Jill and Radar in North Carolina
November 2019
Dear Jimmy,
Oh, my heart! This is such an unexpected wonderful, loving, surprise. I'm bawling here (in a good way.)
I can't believe you did this (yes, I can) you are so kind and caring. This is so nice, beyond nice! Today was very difficult as it was the first time changing the sheets on my bed since my Simon left and it was horrible not having him diving under the sheets, trying to tug them out of my hands making that adorable trilling noise he made.
It was so hard losing Simon and having him pass in my arms was all that I kept picturing.
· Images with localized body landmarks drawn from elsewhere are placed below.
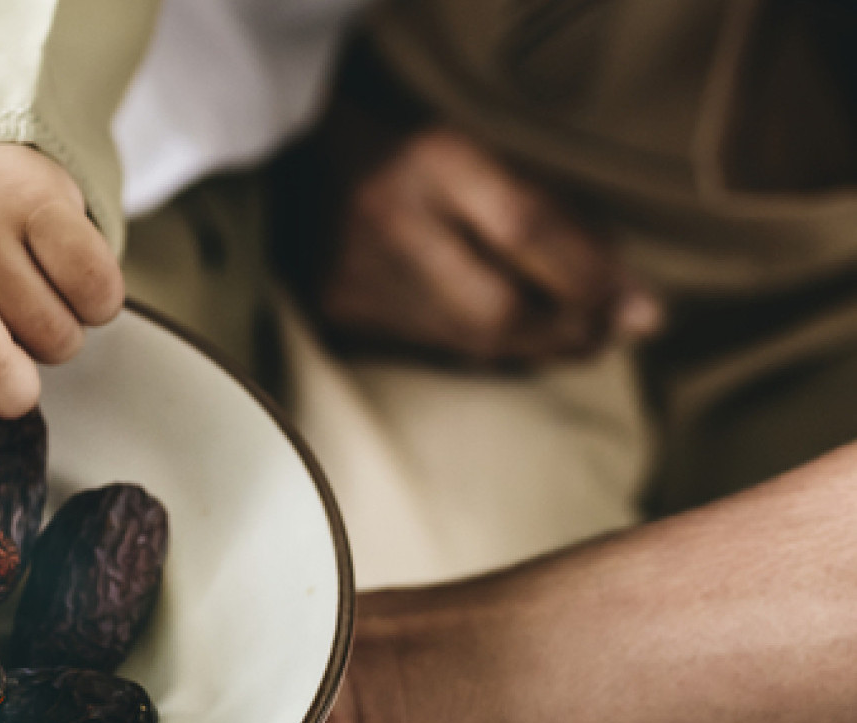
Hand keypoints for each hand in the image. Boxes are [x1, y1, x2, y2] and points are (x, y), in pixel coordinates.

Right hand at [289, 124, 662, 365]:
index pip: (523, 227)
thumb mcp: (487, 158)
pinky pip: (432, 344)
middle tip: (612, 335)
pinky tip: (512, 338)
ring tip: (577, 339)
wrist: (301, 163)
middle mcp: (388, 217)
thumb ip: (557, 216)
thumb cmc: (419, 156)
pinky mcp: (338, 308)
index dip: (588, 276)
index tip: (640, 306)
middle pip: (495, 307)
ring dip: (533, 346)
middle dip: (565, 331)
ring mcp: (355, 270)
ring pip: (466, 340)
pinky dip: (482, 346)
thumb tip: (637, 307)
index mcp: (433, 158)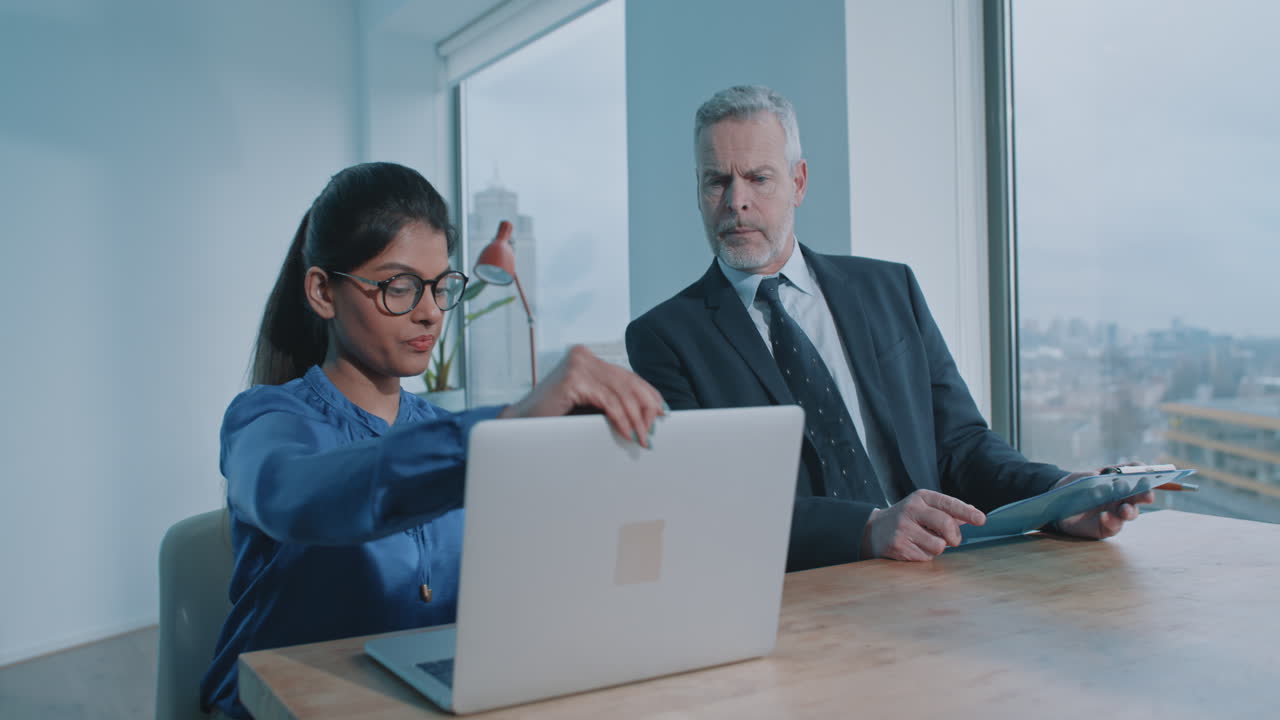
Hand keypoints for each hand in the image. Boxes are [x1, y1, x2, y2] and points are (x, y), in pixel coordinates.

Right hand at [499, 345, 665, 446]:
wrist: (521, 423)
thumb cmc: (554, 417)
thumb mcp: (589, 403)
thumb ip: (610, 400)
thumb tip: (647, 411)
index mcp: (588, 358)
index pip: (627, 376)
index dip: (648, 395)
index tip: (662, 414)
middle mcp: (584, 356)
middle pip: (627, 383)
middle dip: (645, 409)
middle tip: (654, 432)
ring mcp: (578, 364)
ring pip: (620, 394)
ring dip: (636, 419)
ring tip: (642, 438)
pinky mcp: (574, 378)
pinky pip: (608, 402)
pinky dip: (621, 420)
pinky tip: (627, 433)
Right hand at [861, 490, 985, 560]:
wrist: (873, 531)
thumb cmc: (906, 518)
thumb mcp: (924, 508)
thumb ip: (947, 510)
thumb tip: (973, 512)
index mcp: (921, 498)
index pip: (949, 503)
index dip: (967, 512)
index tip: (981, 519)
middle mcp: (911, 510)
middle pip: (946, 525)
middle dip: (954, 537)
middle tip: (952, 540)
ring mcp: (903, 528)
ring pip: (938, 546)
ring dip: (937, 548)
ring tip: (925, 542)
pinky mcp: (899, 546)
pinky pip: (925, 557)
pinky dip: (924, 555)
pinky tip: (913, 548)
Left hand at [1050, 465, 1155, 538]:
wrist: (1056, 505)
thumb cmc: (1073, 487)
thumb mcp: (1080, 478)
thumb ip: (1092, 477)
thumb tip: (1103, 478)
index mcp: (1118, 480)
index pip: (1134, 473)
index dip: (1142, 471)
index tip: (1147, 471)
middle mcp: (1121, 496)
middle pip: (1139, 495)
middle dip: (1145, 495)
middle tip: (1147, 496)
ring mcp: (1116, 512)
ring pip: (1130, 512)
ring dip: (1129, 511)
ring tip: (1124, 509)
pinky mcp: (1107, 527)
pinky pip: (1114, 526)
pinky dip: (1111, 521)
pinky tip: (1105, 517)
Your story of Simon's adventures in Rainbow Bridge land and describing his new home especially the part, "And this chair is so comforting - just like my wonderful mom." (that starts the tears flowing) is helping to replace my sorrowful last view of my Simon. Now I can focus on my wonderful boy chasing birds, eating tuna and playing with his new best friends. Thank you for that.
From the bottom of my heart, thank you, Jimmy, Joey and Freddie for this lovely treasure and making Simon's transition safe and full of love. Thank you for letting me know how he's doing and how at peace and happy he is. I can see it all in my mind's eye and it's so beautiful.